Guitar maestro loves laksa

Guitar maestro loves laksa

Guitar maestro Joe Satriani may be performing in Singapore for the first time this week, but he has already been to the sunny shores several times.

That is because his wife is Singaporean.

The 58-year-old guitarist, who has tutored rock giants such as the Grammy award-winning Steve Vai and Metallica's Kirk Hammett, met his wife, Rubina, through mutual friends at a birthday party in 1979 in California. They married in 1981 and have a son, now 22.

Satriani, speaking over the telephone from Brisbane, Australia, tells Life!: "I decided to go to San Francisco to take a vacation from touring. So one day, my sister said, 'You should get out of the house, you should come to my boyfriend's daughter's birthday party, there're lots of people your age'. My sister's nine years older than I am.

"So I said okay, and Rubina just had to be at the party. It was love at first sight."

The American will perform in Singapore on Thursday at The Star Theatre, the final stop in a world tour to promote his latest album, Unstoppable Momentum (2013). The New York native says he intends to spend a few days catching up with his extended family here and eating his favourite local dishes, such as tapioca with gula melaka, nasi goreng and laksa.

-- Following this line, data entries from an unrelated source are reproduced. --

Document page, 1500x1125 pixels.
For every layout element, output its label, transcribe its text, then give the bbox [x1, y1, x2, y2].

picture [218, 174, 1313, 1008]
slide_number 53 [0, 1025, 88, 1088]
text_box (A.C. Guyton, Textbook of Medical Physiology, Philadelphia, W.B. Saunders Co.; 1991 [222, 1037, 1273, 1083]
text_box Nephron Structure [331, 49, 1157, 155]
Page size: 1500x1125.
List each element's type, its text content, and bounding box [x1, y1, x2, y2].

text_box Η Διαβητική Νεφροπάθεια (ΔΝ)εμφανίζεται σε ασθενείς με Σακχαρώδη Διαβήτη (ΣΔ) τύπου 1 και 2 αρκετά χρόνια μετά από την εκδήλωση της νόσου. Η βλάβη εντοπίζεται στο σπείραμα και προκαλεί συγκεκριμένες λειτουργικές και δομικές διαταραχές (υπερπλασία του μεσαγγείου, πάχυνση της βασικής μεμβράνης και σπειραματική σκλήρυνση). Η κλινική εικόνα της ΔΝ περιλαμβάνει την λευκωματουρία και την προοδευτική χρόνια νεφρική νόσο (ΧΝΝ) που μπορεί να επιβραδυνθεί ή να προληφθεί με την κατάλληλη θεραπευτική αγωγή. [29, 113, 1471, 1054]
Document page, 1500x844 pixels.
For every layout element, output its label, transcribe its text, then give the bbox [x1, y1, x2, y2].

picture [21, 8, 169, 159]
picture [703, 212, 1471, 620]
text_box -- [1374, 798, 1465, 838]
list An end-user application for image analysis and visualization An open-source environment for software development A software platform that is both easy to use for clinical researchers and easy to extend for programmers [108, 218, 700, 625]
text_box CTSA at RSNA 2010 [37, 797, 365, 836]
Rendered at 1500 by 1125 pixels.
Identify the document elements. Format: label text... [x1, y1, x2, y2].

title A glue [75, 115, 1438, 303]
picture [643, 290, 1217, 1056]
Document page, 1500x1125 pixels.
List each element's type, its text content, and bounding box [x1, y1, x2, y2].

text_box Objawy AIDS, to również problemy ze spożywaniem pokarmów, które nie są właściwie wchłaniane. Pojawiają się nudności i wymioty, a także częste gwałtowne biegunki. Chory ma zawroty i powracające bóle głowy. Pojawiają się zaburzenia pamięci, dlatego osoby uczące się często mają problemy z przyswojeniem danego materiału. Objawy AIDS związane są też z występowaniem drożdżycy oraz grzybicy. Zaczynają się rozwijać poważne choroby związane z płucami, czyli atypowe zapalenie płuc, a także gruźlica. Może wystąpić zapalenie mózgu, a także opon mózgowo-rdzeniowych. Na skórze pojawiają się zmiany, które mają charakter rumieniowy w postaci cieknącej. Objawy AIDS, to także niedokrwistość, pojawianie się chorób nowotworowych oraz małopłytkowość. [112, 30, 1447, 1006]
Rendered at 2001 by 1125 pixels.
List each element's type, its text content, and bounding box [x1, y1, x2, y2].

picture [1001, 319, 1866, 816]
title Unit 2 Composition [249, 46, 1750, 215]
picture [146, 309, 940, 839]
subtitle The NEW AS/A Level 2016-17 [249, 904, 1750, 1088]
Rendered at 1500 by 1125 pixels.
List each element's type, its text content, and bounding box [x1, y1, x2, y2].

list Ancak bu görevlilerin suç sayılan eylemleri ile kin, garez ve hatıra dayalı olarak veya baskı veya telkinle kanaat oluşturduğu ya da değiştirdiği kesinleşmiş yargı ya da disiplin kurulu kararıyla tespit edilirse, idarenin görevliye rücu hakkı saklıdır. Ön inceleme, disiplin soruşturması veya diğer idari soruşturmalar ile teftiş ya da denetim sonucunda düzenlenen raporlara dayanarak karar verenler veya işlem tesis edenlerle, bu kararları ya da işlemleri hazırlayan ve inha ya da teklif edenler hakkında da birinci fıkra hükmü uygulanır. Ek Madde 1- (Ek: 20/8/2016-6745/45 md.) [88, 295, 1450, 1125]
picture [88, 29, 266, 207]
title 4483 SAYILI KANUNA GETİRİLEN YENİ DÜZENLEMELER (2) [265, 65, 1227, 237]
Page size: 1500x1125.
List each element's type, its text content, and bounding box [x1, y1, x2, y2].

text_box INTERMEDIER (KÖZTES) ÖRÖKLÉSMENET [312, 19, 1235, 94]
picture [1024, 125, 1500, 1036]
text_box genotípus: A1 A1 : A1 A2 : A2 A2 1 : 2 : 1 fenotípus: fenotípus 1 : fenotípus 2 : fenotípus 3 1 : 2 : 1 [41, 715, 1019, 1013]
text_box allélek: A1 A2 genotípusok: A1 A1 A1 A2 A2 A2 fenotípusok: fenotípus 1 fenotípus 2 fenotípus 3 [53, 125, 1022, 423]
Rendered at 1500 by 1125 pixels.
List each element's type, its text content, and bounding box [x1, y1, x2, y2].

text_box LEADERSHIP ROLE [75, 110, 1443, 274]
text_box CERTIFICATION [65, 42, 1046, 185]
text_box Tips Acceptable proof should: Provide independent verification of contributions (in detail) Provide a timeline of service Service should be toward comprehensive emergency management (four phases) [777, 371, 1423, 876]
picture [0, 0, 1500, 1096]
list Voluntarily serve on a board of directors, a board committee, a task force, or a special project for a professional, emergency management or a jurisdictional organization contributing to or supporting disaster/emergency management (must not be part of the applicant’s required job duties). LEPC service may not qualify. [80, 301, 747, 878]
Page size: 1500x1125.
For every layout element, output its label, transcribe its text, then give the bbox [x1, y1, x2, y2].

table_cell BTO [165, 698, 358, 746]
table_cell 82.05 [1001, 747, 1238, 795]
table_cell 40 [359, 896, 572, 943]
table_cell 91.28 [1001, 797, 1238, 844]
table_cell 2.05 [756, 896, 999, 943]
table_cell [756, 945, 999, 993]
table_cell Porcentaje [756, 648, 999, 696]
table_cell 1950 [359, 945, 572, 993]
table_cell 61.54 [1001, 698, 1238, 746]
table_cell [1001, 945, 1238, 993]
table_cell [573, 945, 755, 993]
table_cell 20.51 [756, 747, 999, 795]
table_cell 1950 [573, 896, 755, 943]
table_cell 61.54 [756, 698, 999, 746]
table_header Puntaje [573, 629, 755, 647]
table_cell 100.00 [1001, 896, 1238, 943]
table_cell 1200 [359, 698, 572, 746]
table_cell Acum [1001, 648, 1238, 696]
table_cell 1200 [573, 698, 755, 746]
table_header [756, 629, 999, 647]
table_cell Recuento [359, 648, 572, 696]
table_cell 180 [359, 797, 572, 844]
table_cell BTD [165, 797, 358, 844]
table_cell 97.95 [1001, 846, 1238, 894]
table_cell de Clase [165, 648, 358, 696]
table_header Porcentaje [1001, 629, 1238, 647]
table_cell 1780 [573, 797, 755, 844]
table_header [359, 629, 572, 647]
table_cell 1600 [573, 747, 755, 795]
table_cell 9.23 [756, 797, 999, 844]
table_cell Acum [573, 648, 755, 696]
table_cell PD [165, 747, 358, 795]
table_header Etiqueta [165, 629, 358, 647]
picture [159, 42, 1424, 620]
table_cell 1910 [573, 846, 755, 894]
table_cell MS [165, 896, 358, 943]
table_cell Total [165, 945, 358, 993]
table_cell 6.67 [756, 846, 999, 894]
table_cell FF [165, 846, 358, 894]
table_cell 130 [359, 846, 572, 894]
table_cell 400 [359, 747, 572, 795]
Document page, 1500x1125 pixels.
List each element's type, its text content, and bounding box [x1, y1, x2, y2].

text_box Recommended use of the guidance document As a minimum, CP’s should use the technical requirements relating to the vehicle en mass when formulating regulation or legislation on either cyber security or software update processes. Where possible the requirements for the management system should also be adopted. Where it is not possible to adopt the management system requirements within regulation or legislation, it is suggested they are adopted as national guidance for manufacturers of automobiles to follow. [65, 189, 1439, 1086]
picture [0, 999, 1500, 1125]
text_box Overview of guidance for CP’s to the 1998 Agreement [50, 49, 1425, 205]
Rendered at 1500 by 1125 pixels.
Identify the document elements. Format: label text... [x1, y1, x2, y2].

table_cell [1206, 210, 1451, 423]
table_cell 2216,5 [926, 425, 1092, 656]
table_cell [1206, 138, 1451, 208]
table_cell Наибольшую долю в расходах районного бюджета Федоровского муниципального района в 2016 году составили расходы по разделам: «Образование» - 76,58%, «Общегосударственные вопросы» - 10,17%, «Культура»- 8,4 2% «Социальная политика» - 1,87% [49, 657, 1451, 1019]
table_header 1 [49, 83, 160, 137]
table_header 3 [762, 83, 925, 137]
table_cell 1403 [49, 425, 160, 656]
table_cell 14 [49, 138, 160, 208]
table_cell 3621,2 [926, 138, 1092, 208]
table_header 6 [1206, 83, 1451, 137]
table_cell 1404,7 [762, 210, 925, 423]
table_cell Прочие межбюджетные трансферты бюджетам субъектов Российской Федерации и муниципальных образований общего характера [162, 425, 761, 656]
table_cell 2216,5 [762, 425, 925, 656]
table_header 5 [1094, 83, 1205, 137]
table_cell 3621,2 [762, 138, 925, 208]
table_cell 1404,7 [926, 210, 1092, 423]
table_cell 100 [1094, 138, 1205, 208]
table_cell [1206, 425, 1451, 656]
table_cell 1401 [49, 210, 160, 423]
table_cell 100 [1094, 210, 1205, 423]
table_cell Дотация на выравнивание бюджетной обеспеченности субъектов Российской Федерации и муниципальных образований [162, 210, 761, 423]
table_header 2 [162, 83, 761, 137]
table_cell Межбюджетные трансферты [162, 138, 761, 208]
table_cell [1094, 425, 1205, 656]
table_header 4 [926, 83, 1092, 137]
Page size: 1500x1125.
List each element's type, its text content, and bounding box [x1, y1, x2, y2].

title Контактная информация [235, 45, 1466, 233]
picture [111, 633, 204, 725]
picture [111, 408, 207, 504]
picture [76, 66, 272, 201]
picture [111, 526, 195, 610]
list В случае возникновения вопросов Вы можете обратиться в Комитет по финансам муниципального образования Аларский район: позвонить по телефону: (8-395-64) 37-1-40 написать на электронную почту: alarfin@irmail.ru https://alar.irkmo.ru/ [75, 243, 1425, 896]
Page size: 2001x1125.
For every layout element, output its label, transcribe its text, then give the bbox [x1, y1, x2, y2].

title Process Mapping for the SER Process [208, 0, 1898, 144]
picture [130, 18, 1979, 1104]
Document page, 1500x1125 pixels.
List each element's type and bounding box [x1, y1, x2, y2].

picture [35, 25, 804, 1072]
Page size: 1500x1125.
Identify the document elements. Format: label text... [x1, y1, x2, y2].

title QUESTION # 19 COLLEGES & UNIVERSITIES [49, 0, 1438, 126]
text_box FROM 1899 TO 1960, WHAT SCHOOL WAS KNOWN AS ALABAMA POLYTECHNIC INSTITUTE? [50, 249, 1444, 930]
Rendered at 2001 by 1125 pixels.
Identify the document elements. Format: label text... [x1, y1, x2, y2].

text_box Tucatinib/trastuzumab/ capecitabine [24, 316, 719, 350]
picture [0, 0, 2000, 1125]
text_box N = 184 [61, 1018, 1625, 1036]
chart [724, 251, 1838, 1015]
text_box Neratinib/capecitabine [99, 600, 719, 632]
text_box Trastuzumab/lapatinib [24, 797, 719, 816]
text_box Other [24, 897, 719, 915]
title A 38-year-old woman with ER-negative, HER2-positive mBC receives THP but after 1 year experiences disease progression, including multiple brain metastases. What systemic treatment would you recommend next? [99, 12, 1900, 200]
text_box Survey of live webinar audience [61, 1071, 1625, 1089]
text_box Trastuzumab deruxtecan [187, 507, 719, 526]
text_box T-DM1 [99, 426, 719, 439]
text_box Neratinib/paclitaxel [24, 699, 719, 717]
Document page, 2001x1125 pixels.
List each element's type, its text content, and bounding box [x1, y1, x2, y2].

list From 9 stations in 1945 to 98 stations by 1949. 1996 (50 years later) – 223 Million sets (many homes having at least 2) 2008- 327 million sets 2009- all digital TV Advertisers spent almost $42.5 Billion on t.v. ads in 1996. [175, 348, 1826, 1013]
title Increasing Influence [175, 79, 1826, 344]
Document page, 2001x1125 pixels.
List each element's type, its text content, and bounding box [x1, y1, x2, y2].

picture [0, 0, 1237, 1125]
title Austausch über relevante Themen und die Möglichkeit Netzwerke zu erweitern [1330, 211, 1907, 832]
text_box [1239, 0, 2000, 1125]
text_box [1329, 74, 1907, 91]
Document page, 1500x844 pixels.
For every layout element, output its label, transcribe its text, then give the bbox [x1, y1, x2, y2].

Satriani is arguably the most successful instrumental rock guitarist in the world, having sold millions of records and coached some of the best masters of rock guitar. He has also toured with rock legends such as The Rolling Stones founding member Mick Jagger and English band Deep Purple.

Satriani began playing the drums when he was eight or nine and he played football for his school in his early teens.

But when rock guitarist Jimi Hendrix died in 1970, Satriani took it as a sign to quit football and the drums. He became a guitarist.

He recounts: "I just loved Jimi Hendrix's music more than anybody and was completely shocked when he passed away. I was, in fact, all suited up in my American football uniform at practice when I heard he had died. Then I turned around and went inside, took my gear off and told my coach I was quitting to be a guitarist. That was how it all started."

He studied with jazz players Billy Bauer and Lennie Tristano before becoming a guitar teacher in the 1980s. Apart from Vai and Hammett, Satriani's former students include American jazz and metal guitarist Alex Skolnick and American jazz guitarist Charlie Hunter.

He says of his students: "I was really lucky to have a wide variety of players who also had an original vision of how they wanted their guitar to sound and how they were going to use music theory and unusual guitar techniques.

"There's a big difference in having fun with an instrument and rising to the level of Kirk Hammett or Steve Vai, they are exceptional musicians."

Satriani has recorded 14 studio albums, including the breakthrough Surfing With Alien (1987) and The Extremist (1992), which was one of his most successful albums, hitting No. 22 on the US Billboard 200 chart.

Unstoppable Momentum has fared well too, reaching No. 42 on the same chart.

A self-professed science-fiction buff, Satriani says the genre is a theme running through many of his records.

He says of his fascination: "Science-fiction writers are really free of what we call modern restraints of daily life and they do imagine futures that science eventually pays attention to. So there's a lot of creative thinking and really great writing in the community which I love."

Among his upcoming projects is a digital animation series he is producing with fellow guitarist and animator Ned Evett, which takes inspiration from his own doodles of what he calls "pretty odd-looking characters".

"It has to do with time travel, the future and the problem of finding enough energy for modern life," he says.

"Of course, there's crazy action going on and love twists going on. It's a story that follows the path of every great myth with heroes and villains."